New investigational therapy shows promise for treating skeletal disorders

Tyra Biosciences has released new preclinical findings supporting the potential of its investigational therapy, TYRA-300, as a treatment for skeletal dysplasia caused by FGFR3 mutations, including achondroplasia (ACH) and hypochondroplasia (HCH). The data, generated using disease-relevant mouse models, suggest that TYRA-300 could help address the underlying biological dysfunction responsible for these disorders, offering hope for improved treatment options.

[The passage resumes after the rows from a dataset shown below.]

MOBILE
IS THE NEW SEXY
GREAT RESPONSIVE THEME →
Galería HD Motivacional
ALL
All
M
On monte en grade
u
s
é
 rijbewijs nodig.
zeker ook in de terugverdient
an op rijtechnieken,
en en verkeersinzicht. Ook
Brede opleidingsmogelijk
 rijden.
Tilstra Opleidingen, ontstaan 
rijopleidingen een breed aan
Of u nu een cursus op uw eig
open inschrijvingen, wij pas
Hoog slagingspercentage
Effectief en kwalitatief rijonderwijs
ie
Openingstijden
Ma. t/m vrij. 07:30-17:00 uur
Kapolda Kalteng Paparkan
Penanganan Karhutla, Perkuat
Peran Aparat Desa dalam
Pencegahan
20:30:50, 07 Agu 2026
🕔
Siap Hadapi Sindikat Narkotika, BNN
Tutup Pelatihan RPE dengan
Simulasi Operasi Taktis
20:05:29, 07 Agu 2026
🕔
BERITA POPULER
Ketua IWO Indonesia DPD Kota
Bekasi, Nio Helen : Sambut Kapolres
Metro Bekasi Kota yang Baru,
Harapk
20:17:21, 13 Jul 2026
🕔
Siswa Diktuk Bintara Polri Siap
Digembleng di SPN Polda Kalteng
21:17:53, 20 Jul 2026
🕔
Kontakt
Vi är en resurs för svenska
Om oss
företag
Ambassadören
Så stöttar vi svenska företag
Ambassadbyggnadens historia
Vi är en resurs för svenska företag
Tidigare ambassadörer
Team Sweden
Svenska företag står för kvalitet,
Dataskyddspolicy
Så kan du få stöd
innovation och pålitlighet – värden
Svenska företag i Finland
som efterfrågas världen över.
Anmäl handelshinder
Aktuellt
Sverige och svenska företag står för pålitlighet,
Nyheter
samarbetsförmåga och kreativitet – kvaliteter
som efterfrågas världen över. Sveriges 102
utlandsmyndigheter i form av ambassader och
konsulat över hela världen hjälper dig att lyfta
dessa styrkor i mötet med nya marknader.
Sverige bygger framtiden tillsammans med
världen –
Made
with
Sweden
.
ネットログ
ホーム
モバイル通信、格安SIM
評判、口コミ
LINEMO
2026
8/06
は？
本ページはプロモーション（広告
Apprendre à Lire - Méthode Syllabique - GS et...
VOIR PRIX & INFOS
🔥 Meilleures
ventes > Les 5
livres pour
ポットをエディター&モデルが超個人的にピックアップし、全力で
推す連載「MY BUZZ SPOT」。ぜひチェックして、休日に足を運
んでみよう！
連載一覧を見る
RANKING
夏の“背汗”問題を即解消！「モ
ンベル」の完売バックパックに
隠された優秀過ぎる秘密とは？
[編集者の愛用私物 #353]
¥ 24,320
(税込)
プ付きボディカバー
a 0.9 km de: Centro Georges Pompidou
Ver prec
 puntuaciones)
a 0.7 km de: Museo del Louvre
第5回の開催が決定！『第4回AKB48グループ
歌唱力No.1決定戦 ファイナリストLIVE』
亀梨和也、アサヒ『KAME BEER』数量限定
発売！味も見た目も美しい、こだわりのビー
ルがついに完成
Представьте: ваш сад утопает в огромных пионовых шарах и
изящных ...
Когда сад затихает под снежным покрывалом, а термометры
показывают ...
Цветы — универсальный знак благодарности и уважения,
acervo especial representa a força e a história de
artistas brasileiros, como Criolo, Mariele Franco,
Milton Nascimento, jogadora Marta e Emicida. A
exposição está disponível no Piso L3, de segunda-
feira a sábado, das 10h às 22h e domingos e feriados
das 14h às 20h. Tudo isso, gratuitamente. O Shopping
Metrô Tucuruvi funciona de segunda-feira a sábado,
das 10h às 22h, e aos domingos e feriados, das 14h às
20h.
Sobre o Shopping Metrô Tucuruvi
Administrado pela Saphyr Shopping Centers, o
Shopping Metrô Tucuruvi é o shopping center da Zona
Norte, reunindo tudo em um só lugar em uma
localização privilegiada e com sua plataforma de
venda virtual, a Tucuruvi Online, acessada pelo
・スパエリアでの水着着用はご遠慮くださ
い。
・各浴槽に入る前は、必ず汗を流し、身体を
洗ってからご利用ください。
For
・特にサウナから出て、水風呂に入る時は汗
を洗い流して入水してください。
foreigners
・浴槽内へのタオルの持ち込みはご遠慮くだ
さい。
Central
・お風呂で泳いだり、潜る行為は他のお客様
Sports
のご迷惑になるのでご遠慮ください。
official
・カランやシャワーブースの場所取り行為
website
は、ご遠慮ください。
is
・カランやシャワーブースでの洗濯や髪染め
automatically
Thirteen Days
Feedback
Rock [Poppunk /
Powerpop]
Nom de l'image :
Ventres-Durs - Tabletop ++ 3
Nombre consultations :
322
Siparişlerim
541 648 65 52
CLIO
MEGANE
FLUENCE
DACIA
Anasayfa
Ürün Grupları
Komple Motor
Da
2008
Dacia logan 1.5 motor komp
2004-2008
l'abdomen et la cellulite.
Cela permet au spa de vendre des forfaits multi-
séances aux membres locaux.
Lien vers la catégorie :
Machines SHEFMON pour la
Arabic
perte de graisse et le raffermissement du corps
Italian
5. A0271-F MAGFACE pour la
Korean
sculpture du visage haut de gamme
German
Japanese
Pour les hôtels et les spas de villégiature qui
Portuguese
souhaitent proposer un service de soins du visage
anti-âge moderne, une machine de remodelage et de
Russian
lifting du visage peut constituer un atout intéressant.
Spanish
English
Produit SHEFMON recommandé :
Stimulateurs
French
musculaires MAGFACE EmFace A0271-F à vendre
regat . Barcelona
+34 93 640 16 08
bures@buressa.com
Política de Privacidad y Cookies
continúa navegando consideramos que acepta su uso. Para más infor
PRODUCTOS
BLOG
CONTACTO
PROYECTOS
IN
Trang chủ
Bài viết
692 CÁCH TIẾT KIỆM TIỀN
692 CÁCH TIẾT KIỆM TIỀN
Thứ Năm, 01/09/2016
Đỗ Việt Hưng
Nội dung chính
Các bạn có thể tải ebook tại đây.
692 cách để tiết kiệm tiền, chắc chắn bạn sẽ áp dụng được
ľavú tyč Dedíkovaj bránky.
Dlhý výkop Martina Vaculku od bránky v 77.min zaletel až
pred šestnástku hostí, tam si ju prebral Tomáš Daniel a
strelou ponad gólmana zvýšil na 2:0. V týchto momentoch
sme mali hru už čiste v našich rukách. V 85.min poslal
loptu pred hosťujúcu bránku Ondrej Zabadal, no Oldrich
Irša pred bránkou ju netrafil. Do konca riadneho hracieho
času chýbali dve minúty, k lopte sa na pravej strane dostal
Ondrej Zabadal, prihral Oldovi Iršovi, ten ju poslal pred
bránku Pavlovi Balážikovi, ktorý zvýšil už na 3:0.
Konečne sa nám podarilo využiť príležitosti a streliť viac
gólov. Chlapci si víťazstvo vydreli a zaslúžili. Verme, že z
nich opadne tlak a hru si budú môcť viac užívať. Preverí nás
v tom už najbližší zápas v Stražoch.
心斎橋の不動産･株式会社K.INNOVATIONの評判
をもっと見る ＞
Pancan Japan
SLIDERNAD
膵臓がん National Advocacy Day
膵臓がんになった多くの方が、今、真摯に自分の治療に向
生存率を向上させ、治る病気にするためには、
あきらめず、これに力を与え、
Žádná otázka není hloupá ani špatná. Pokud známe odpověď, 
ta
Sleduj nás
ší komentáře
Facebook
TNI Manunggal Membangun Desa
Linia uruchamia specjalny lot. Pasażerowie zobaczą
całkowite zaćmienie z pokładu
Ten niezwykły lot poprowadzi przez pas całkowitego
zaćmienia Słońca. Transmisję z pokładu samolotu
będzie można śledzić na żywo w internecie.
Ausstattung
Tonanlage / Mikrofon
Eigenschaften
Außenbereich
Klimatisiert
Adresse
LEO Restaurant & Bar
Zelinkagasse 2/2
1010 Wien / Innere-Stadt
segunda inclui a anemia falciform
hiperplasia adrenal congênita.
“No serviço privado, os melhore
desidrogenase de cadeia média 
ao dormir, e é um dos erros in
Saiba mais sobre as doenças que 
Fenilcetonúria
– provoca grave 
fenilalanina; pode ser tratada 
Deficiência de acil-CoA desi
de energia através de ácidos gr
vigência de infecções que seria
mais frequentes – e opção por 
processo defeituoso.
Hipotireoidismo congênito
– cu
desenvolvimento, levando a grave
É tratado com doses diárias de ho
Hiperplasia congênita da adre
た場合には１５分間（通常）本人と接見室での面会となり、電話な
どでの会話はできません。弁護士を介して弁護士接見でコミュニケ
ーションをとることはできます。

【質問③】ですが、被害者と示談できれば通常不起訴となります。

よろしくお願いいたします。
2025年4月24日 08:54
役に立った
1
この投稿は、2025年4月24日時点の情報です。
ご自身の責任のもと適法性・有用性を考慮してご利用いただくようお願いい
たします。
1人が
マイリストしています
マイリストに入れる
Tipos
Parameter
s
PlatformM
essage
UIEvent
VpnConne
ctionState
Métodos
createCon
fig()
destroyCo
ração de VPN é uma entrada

Achondroplasia, the most common form of dwarfism, and its milder counterpart hypochondroplasia are both caused by activating mutations in the fibroblast growth factor receptor 3 (FGFR3) gene. These mutations lead to excessive FGFR3 activity, disrupting skeletal development and resulting in abnormal bone growth, joint complications and other medical challenges.

Key preclinical outcomes

In transgenic mouse models designed to simulate the effects of ACH and HCH, the therapy demonstrated multiple positive effects on skeletal growth and development:

• Enhanced bone growth – TYRA-300 improved overall bone growth in mouse models of both achondroplasia and hypochondroplasia
• Cranial development – In mice with ACH, the therapy increased the size of the foramen magnum, a key opening at the base of the skull often abnormally small in patients with the condition. It also improved overall skull morphology, potentially reducing the risk of neurological complications.
• Growth plate architecture – TYRA-300 normalised the architecture of the growth plate, the area of developing tissue near the ends of long bones. This was achieved by increasing chondrocyte proliferation and differentiation, two processes essential for healthy bone elongation.

These findings support the mechanistic rationale behind TYRA-300’s development: that by modulating overactive FGFR3 signalling, the therapy may restore more typical skeletal development in patients with these genetic conditions.

A dual-path development strategy

While TYRA-300 is also being developed for oncology indications, these results add meaningful momentum to its parallel development path in skeletal dysplasia. The company’s dual focus could position TYRA-300 as a new, disease-modifying therapy for patients with limited treatment options.

Tyra Biosciences has not yet announced a timeline for clinical trials in skeletal dysplasia, but these preclinical results mark a major step towards advancing TYRA-300 into human studies.

As the company continues to explore the potential of FGFR3-targeted therapies, TYRA-300 may represent a new pathway for treating rare skeletal disorders and certain cancers driven by FGFR3 abnormalities.